Material to process
- Opening Delimiter -

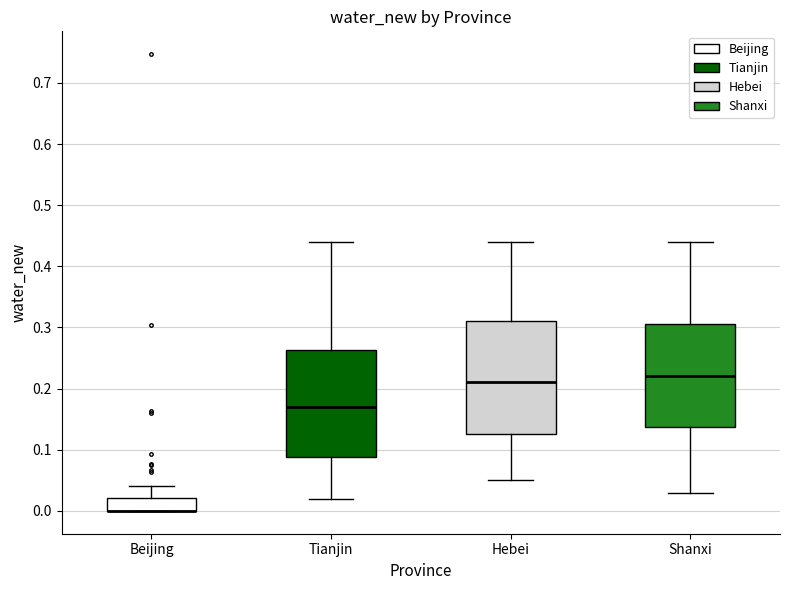

Reading left to right, transcribe this box plot: for each box, give where its median line is, the range the box spans, and where its two whiskers end, as read against the y-axis. The values are not printed on the chart, so give them approximately, as read against the axis.

Beijing: median 0.00 (drawn on the box's lower edge), box 0.00 to 0.02, whiskers 0.00 to 0.04
Tianjin: median 0.17, box 0.09 to 0.26, whiskers 0.02 to 0.44
Hebei: median 0.21, box 0.13 to 0.31, whiskers 0.05 to 0.44
Shanxi: median 0.22, box 0.14 to 0.31, whiskers 0.03 to 0.44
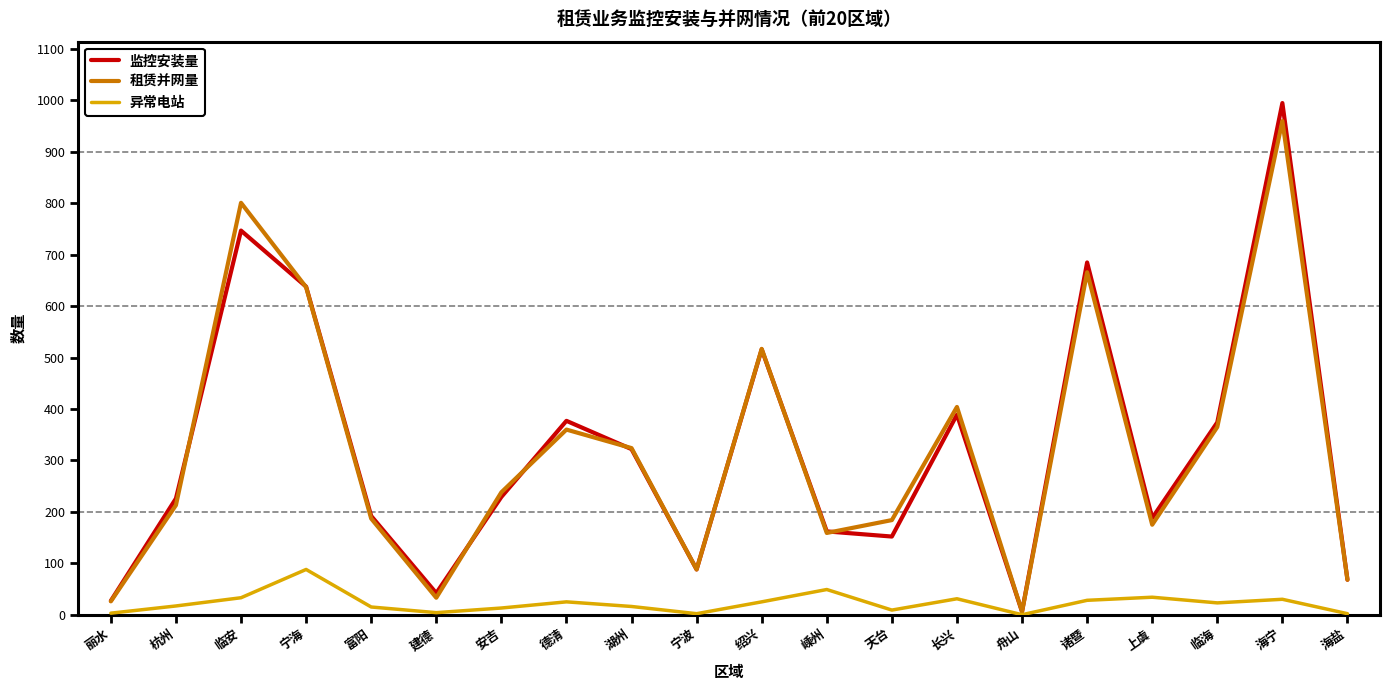

Rank the series by their maximum value, from highest to lowest.

监控安装量, 租赁并网量, 异常电站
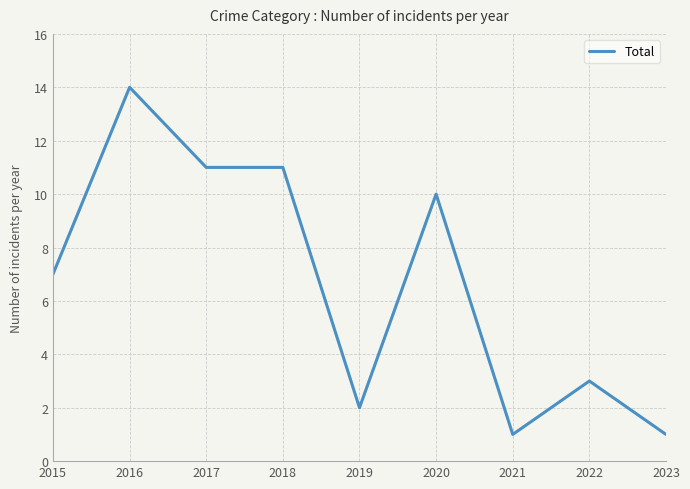

Does the chart display data point markers on the line(s)?

No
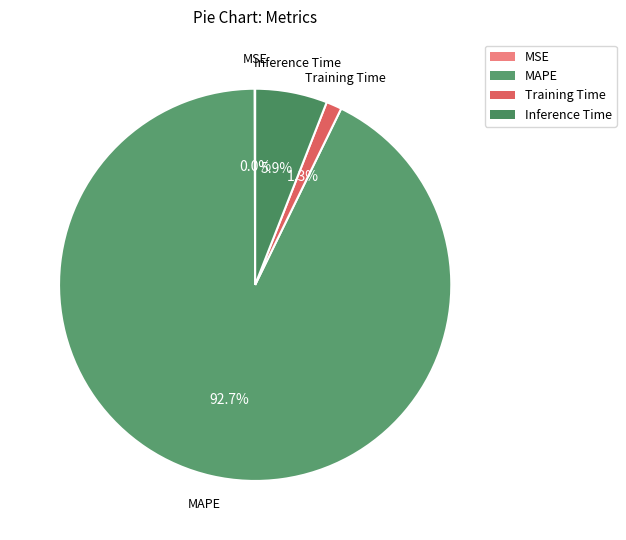

Between Training Time and Inference Time, which is larger?

Inference Time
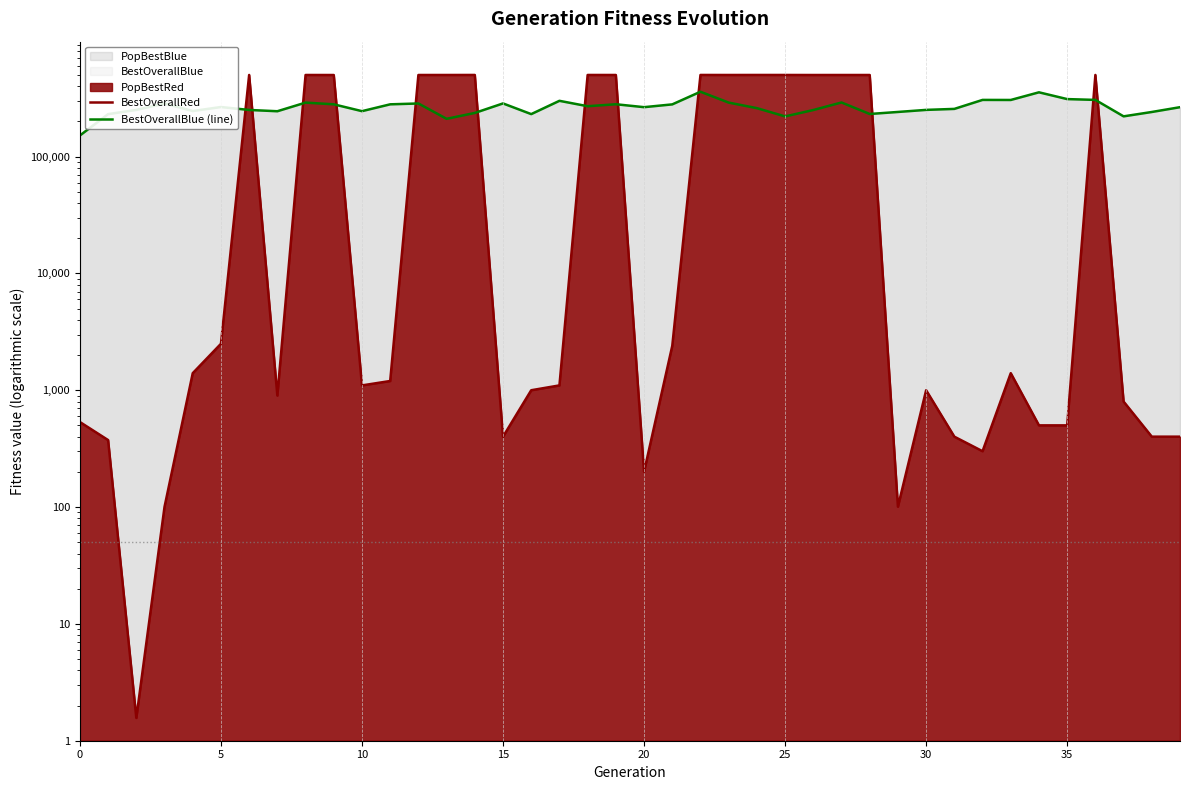

Which series has the widest spread of values?

BestOverallRed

- Closing Delimiter -

Directive
Can you print the stretch of the records from the line containing "Beijing: median 0.00" through the end of the records, both ends included, with the pictures left out?

Response below
Beijing: median 0.00 (drawn on the box's lower edge), box 0.00 to 0.02, whiskers 0.00 to 0.04
Tianjin: median 0.17, box 0.09 to 0.26, whiskers 0.02 to 0.44
Hebei: median 0.21, box 0.13 to 0.31, whiskers 0.05 to 0.44
Shanxi: median 0.22, box 0.14 to 0.31, whiskers 0.03 to 0.44

Rank the series by their maximum value, from highest to lowest.

监控安装量, 租赁并网量, 异常电站

Does the chart display data point markers on the line(s)?

No

Between Training Time and Inference Time, which is larger?

Inference Time

Which series has the widest spread of values?

BestOverallRed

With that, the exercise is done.